Macdonald on murder scene: 'I didn’t want to look at him'

  • Breaking
  • 14/06/2012

Scott Guy’s body was “limp and flat” as it lay on the driveway where he was shot, the man accused of murdering him told police two weeks after the killing.

Ewen Macdonald is on trial at the High Court in Wellington charged with Mr Guy’s murder. He denies killing him with a shot gun on the morning of July 8, 2010.

Detective Graeme Parsons is reading Macdonald’s second police statement, made 14 days after the murder.

“I could see obvious blood around Scott’s head area. He looked limp and flat,” he told police.

“I didn’t want to look at him anymore.”

Macdonald said he didn’t get close enough to see Mr Guy’s injury, so did not know how he was killed. He said it was Mr Guy’s father Bryan who told people he had been shot.

However, the court heard last week that the first man on the scene, neighbour David Berry, was adamant Mr Guy’s throat had been slit, not shot, and Macdonald was telling people at the cordon that Mr Guy had been shot.

Macdonald says it was later that morning the discussion came up about how Mr Guy was killed.

“I recall Bryan said he had been shot. I said I didn’t get close enough to see.”

Macdonald the murder target?

Macdonald told police the murder may have been directed at the wrong person and perhaps he was the target, not Mr Guy.

He told police two weeks after the murder that someone must have had it in for someone on the Guy family farm.

“[The murderer] must have had a grudge.... Shit, maybe it was it meant to be me,” he told police.

“I rang my father and he said he didn’t think so.”

Macdonald told police there was a legal battle between Bryan Guy and the milk supplier, and maybe the murder was because of that.

He also said (Mr Guy's sister) Nikki Guy’s former boyfriend might have a grudge against the family because they told him he wasn’t welcome in their home.

Macdonald said Nikki and her boyfriend had turned up to babysit the kids but he and Anna - Mr Guy's sister - asked them to leave.

He said the boyfriend thought Macdonald and his wife were trying to “break them up”.

Macdonald’s statement to police also reveals he had good knowledge of the security arrangements at Mr Guy’s residence, including a sensor near the entry to his driveway and security cameras in a nearby shed.

He knew of alarms and security lights on Mr Guy’s property and said Mr Guy was on high security alert after an arson on the farm, and vandalism and graffiti on their house while it was being built.

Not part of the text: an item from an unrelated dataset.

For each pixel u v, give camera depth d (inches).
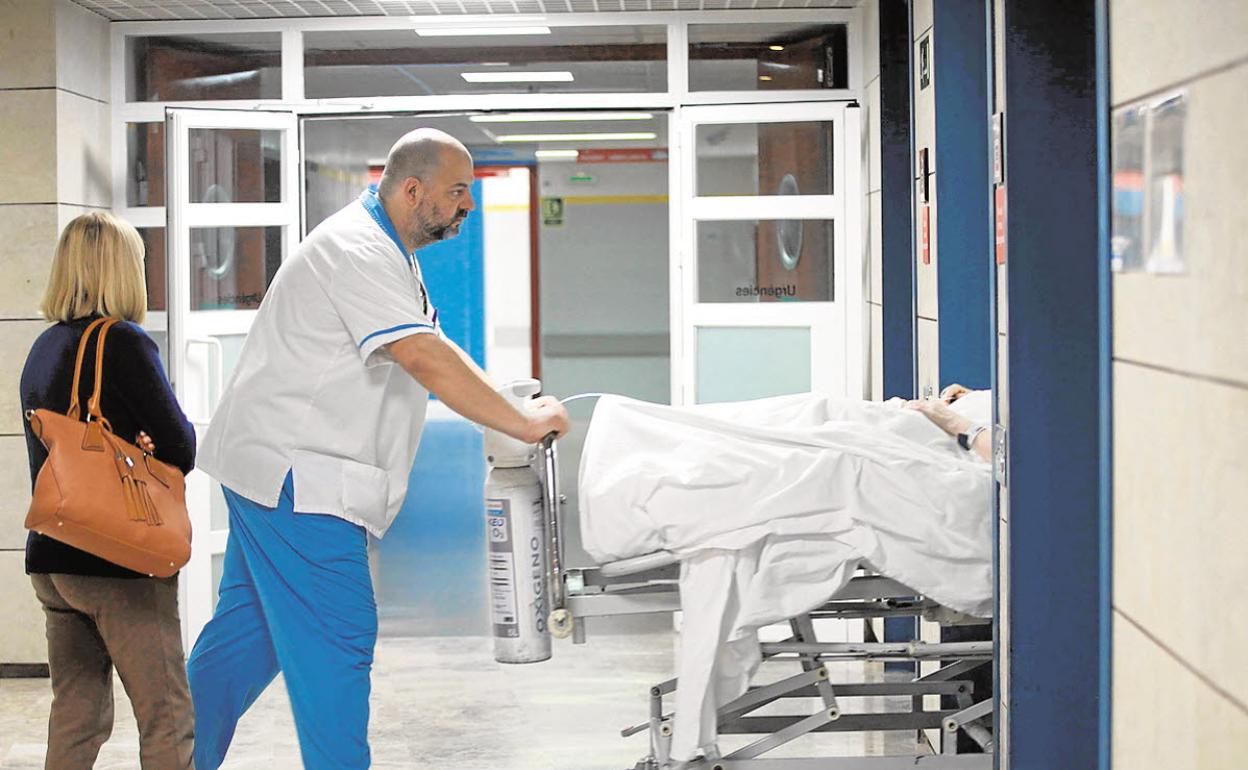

Scott bought gun for protection

He said Mr Guy had purchased a shot gun for protection because he “wasn’t going to take any shit from anyone” in relation to security.

He was on high alert because there had been an arson on his property and his new house had been ransacked and vandalised.

Mr Guy even paid his younger brother Callum and farm worker Matthew Ireland to stay on the property at night and keep vigil in case the house was attacked again.

Since his arrest, Macdonald has pleaded guilty to both the arson of the old farm house and vandalising their new house while under construction.

In the statement, Macdonald misled police, saying he was in Ruakaka when the vandalism and graffiti happened and was at home with his wife Anna when the arson happened.

Police are expected to reveal a video of the interview they had with Macdonald when he admitted he was responsible for the arson and vandalism.

The Crown says he committed those crimes in an attempt to drive Mr Guy and his wife Kylee off the farm.

They say after intimidation attempts failed, Macdonald waited in the dark at the end of their driveway and killed him 18 months later.

Ammunition in hot water cupboard

Various types of firearm ammunition was stored in different locations around the Guy family farm and on Macdonald’s property, including his hot water cupboard, a court has heard.

Detective Graeme Parsons carried out an inspection of the farm areas in the days after Mr Guy was murdered.

Mr Parsons has listed the areas where ammunition, especially the type used for shot guns, was stored on the farm.

Ammunition was kept in a locked safe in the farm office, in a locked cabinet in the farm garage, in Macdonald’s own safe in his garage, in a banana box on top of the safe and in Macdonald’s hot water cupboard. 

Along with shot gun ammo, there was also ammunition for rifles in some of those locations, the court has heard.

Macdonald has been described as a keen hunter and went after deer, possums and duck – sometimes using shot guns which he had borrowed from his dad’s hunting shop or the farm.